#### Requirement
Please copy the text lines from every record below word for word, leaving out the picture markers.

[Text extracted from each page]

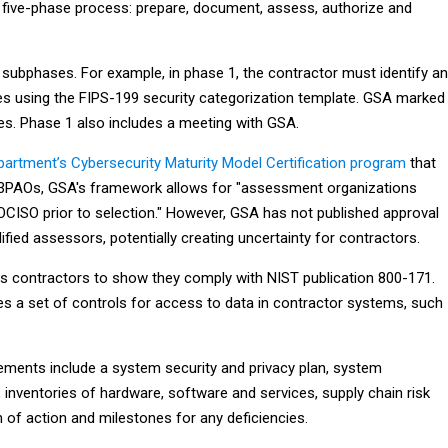
 five-phase process: prepare, document, assess, authorize and
subphases. For example, in phase 1, the contractor must identify a
pes using the FIPS-199 security categorization template. GSA marked
les. Phase 1 also includes a meeting with GSA.
artment’s Cybersecurity Maturity Model Certification program
that
C3PAOs, GSA's framework allows for "assessment organizations
CISO prior to selection." However, GSA has not published approval
ualified assessors, potentially creating uncertainty for contractors.
 contractors to show they comply with NIST publication 800-171.
es a set of controls for access to data in contractor systems, such
ments include a system security and privacy plan, system
 inventories of hardware, software and services, supply chain risk
of action and milestones for any deficiencies.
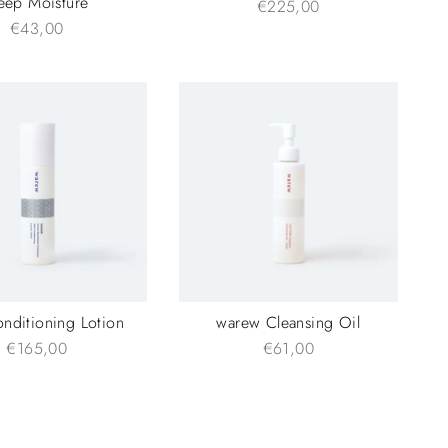
eep Moisture
€225,00
€43,00
onditioning Lotion
warew Cleansing Oil
€165,00
€61,00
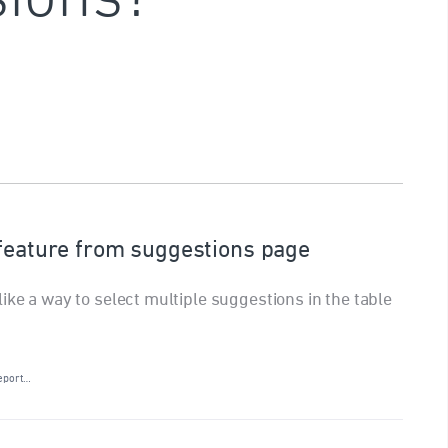
 feature from suggestions page
ike a way to select multiple suggestions in the table
eport…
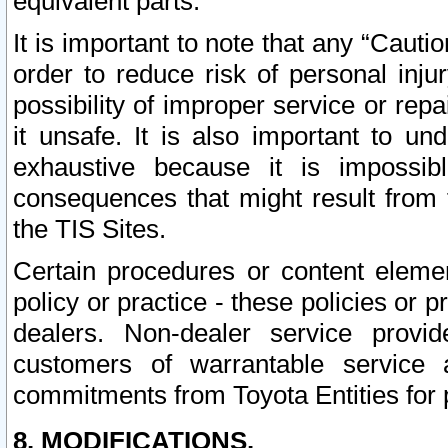
equivalent parts.
It is important to note that any “Cauti
order to reduce risk of personal inju
possibility of improper service or rep
it unsafe. It is also important to un
exhaustive because it is impossib
consequences that might result from f
the TIS Sites.
Certain procedures or content elem
policy or practice - these policies or 
dealers. Non-dealer service provide
customers of warrantable service
commitments from Toyota Entities for 
8. MODIFICATIONS.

#### Answer below
 five-phase process: prepare, document, assess, authorize and
subphases. For example, in phase 1, the contractor must identify a
pes using the FIPS-199 security categorization template. GSA marked
les. Phase 1 also includes a meeting with GSA.
artment’s Cybersecurity Maturity Model Certification program
that
C3PAOs, GSA's framework allows for "assessment organizations
CISO prior to selection." However, GSA has not published approval
ualified assessors, potentially creating uncertainty for contractors.
 contractors to show they comply with NIST publication 800-171.
es a set of controls for access to data in contractor systems, such
ments include a system security and privacy plan, system
 inventories of hardware, software and services, supply chain risk
of action and milestones for any deficiencies.
eep Moisture
€225,00
€43,00
onditioning Lotion
warew Cleansing Oil
€165,00
€61,00
 feature from suggestions page
ike a way to select multiple suggestions in the table
eport…
equivalent parts.
It is important to note that any “Cauti
order to reduce risk of personal inju
possibility of improper service or rep
it unsafe. It is also important to un
exhaustive because it is impossib
consequences that might result from f
the TIS Sites.
Certain procedures or content elem
policy or practice - these policies or 
dealers. Non-dealer service provide
customers of warrantable service
commitments from Toyota Entities for 
8. MODIFICATIONS.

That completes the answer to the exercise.